How likely is each of the three results? We can look at the probability space to tell us:

roll 2

So, in 15 of the 36 possibilities you win, so you will win 5/12 of the time. I will win 12 out of 36 or a third of the games, and a quarter will be draws.

We can take the same approach with Test matches, by creating a probability space based on how well each team scores during the match. Let’s take a look at the probability space of a Test match between two well-matched teams with no weather interruptions.

Here the batting performances of each team form our axes. So the left-hand side are low Team A scores, the right-hand side are high scores. The top half of the chart shows good Team B batting performances, the bottom half are poor performances. As you can see, when both sides score highly (top, right-hand corner) we get a draw.
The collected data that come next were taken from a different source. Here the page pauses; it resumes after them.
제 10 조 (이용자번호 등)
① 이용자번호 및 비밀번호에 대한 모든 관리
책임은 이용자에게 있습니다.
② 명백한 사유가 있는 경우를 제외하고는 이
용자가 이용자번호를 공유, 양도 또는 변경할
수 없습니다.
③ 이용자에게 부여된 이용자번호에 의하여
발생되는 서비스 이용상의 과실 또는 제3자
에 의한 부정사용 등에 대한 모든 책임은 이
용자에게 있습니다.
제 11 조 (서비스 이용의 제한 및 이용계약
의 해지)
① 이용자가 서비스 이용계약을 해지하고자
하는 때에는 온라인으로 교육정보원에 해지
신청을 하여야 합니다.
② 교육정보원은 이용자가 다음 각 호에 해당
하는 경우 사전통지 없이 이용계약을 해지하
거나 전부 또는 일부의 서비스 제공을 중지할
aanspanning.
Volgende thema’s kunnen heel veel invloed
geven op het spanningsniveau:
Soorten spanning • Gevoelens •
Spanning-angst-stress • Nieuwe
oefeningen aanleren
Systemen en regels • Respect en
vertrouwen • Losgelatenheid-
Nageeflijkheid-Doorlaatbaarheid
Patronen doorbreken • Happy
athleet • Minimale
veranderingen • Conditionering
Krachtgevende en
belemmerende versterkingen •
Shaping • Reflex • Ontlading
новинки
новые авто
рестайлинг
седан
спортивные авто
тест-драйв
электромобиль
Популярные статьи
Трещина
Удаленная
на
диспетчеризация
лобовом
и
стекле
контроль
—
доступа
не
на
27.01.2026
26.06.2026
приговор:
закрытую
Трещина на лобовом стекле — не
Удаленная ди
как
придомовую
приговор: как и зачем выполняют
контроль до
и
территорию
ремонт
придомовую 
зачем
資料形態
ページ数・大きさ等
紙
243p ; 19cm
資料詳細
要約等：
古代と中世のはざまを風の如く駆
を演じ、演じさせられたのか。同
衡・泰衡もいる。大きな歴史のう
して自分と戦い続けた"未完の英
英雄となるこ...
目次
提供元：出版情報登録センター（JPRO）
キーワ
When one side or the other scores poorly, they tend to lose.

Probability space for two well-matched teams:

Probability-Space-blog-tables-Tables-1

So, if Team A’s scores are in the 70th percentile then we are looking at the column above the number 70.  And we can see by looking up this column that they won’t lose if they bat this well.  The result now depends on Team B’s batting.  If they perform better than their 40th percentile then they will save the match, otherwise Team A will win.

One thing you will notice is that the chart is not exactly symmetrical.  The team batting first has a slight advantage in terms of scoring; the pitch tends to be more batsman friendly in innings 1 and 3 than in 2 and 4.  So in low-scoring matches, where there will be a result, Team A has a slight edge.  If you look at the 100 squares (from 5th to 50th percentile for each team) in the bottom left-hand section of the chart, you will see that 53 of them are blue Team A wins, and 47 are red Team B wins.  The blue squares include the 50th percentile match, our median match, which is what PredictViz shows.  If both teams produce their average performance, then the result will be a Team A win by a very small margin.  This is true even though the balance of power lies with Team B who will win 7% more matches than Team A.

So, if Team A scores more runs, why does Team B win more matches?  Well, the key is what happens in relatively high-scoring games.  It is far easier for Team B to force a result in matches where they bat well.  Look at the top, right-hand corner of the chart where both sides have batted better than average.  You can see that the red squares extend into this space where as the blue squares don’t.  There are no wins to the team batting first in matches where both sides score relatively highly.

We can see what this means in reality by thinking about the effect of a first innings lead.  If Team A gets a first innings lead, then to win the match they will generally bat on until they can make the game safe, declare and then bowl out the opposition, who know just what they have to do to save the game.  On the other hand, if Team B get a first innings lead, they just have to bowl Team A out and chase down the resulting total.  They are able to use the time left in the match far more efficiently to force a result.

PredictViz shows what will happen if both teams perform exactly as expected, how their innings will fall across the days of the match and what the average shape of the match from here will look like.  It is obviously showing just one of the infinite ways that the match can evolve from here.  How many of those fall to each team is represented by WinViz.